Kerangka itu sangat berharga, Jiang Long tentu tak ingin diambil orang lain.

“Siap, Tuan,” jawab kera putih sambil berlutut dengan satu lutut.

Jiang Long mengerutkan dahi. Sikap kera putih membuatnya heran, tapi jelas, karena suatu alasan, kera itu telah menganggap dirinya sebagai bawahan. Tampaknya ia telah mendapat seorang pengikut yang kuat.

Keluar dari tanah naga, Jiang Long sangat berhati-hati menjaga telur emas itu, khawatir akan terjadi sesuatu. Saat kembali ke Sekte Qingyang, Luo Yin dan Pan Ge begitu terkejut. Mereka tak menyangka Jiang Long benar-benar kembali hidup-hidup dari tanah kematian. Meski rasa penasaran membuncah, namun karena Jiang Long tidak berkata-kata, mereka pun tak berani menanyakan rahasia tempat itu.

Setelah Lu Xiao dan Zhao Mengying mengetahui Jiang Long selamat, mereka hanya berdiam di kamar, tak berani menampakkan diri. Terutama Zhao Mengying, ia sangat berharap Jiang Long mati di tanah kematian, bahkan di dalam sekte pun ia sempat menyebar banyak fitnah tentang Jiang Long. Jika kabar itu sampai ke telinga Jiang Long, membunuhnya sama mudahnya seperti menginjak semut.

Barulah setelah Jiang Long meninggalkan Sekte Qingyang, Lu Xiao dan Zhao Mengying bisa bernapas lega.

Di Kota Yang, Jiang Long kembali bersamaan dengan tibanya perayaan tahun baru. Di keluarga Wei Xue, sudah menjadi tradisi untuk berkumpul dua hari sebelum tahun baru, seluruh keluarga besar berkumpul bersama, sementara malam tahun baru dikhususkan untuk keluarga inti. Jiang Long menghitung waktu, ternyata ia pulang tepat pada waktunya.

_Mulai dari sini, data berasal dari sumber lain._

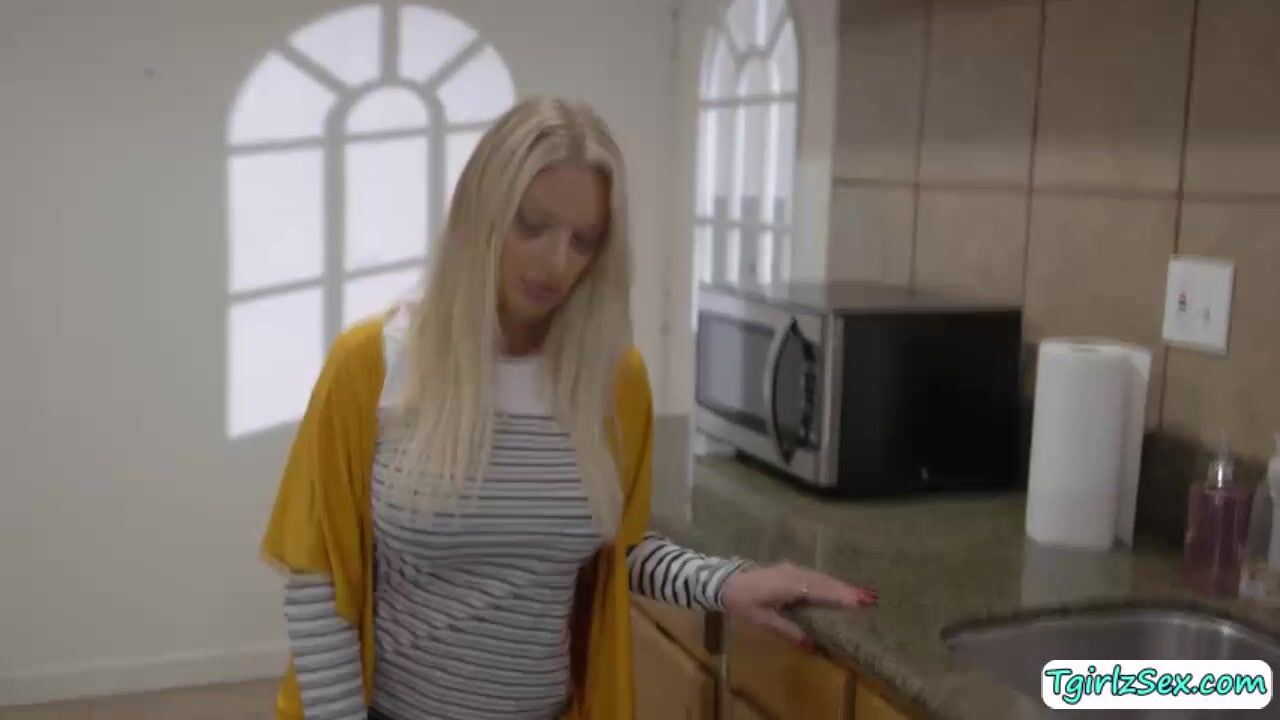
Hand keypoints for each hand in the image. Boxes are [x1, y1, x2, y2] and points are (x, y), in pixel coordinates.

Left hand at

Ia sempat mampir ke Vila Shanshui dan menyerahkan telur emas itu pada Yun Shang. Dengan perawatannya, Jiang Long merasa lebih tenang. Lagi pula, telur sebesar itu tak mungkin selalu dibawa-bawa.

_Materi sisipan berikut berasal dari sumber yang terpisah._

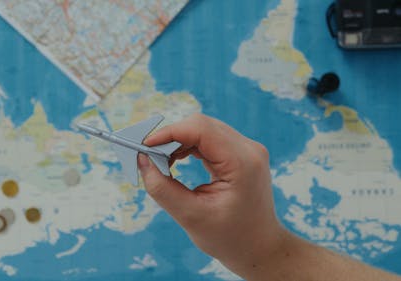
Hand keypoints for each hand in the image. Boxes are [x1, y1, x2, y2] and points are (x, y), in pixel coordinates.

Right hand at [138, 113, 286, 275]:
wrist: (259, 247)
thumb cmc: (229, 238)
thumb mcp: (190, 217)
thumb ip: (162, 188)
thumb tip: (142, 159)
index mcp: (242, 163)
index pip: (200, 129)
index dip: (169, 132)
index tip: (144, 145)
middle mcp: (248, 149)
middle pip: (201, 125)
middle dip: (171, 136)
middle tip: (148, 155)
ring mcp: (247, 149)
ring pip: (203, 129)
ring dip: (178, 140)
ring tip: (161, 161)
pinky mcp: (241, 153)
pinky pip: (209, 138)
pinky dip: (188, 145)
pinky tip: (175, 160)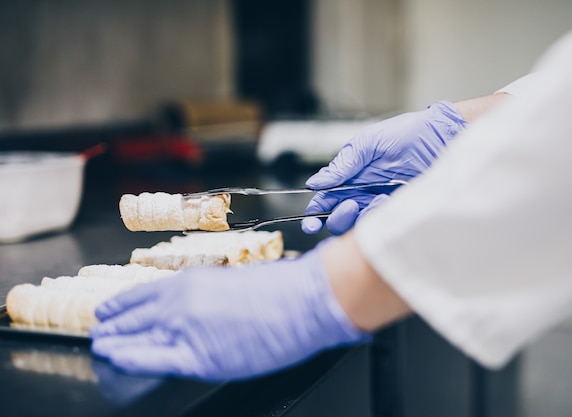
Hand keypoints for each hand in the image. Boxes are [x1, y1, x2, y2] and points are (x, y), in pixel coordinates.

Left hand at [90, 246, 366, 380]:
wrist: (304, 300)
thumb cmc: (280, 290)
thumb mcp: (234, 282)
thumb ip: (206, 294)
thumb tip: (193, 308)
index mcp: (191, 281)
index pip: (143, 293)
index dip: (121, 303)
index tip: (108, 308)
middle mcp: (181, 301)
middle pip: (135, 314)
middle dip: (112, 322)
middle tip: (98, 326)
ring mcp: (186, 328)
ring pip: (136, 335)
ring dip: (114, 338)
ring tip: (100, 341)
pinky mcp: (198, 355)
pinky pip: (152, 357)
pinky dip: (129, 356)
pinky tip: (113, 354)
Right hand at [302, 100, 466, 234]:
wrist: (444, 138)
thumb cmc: (409, 134)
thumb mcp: (369, 143)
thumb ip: (343, 164)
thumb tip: (315, 182)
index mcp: (352, 175)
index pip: (327, 198)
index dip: (316, 212)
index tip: (311, 222)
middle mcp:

Saat hendak pulang ke kampung halaman Wei Xue di Kota Anshui, Jiang Long menerima telepon dari Guo Qi. Suaranya sangat cemas, memohon bantuan Jiang Long untuk menyelesaikan masalah penting. Setelah sepakat dengan tempat pertemuan, Jiang Long pun segera berangkat.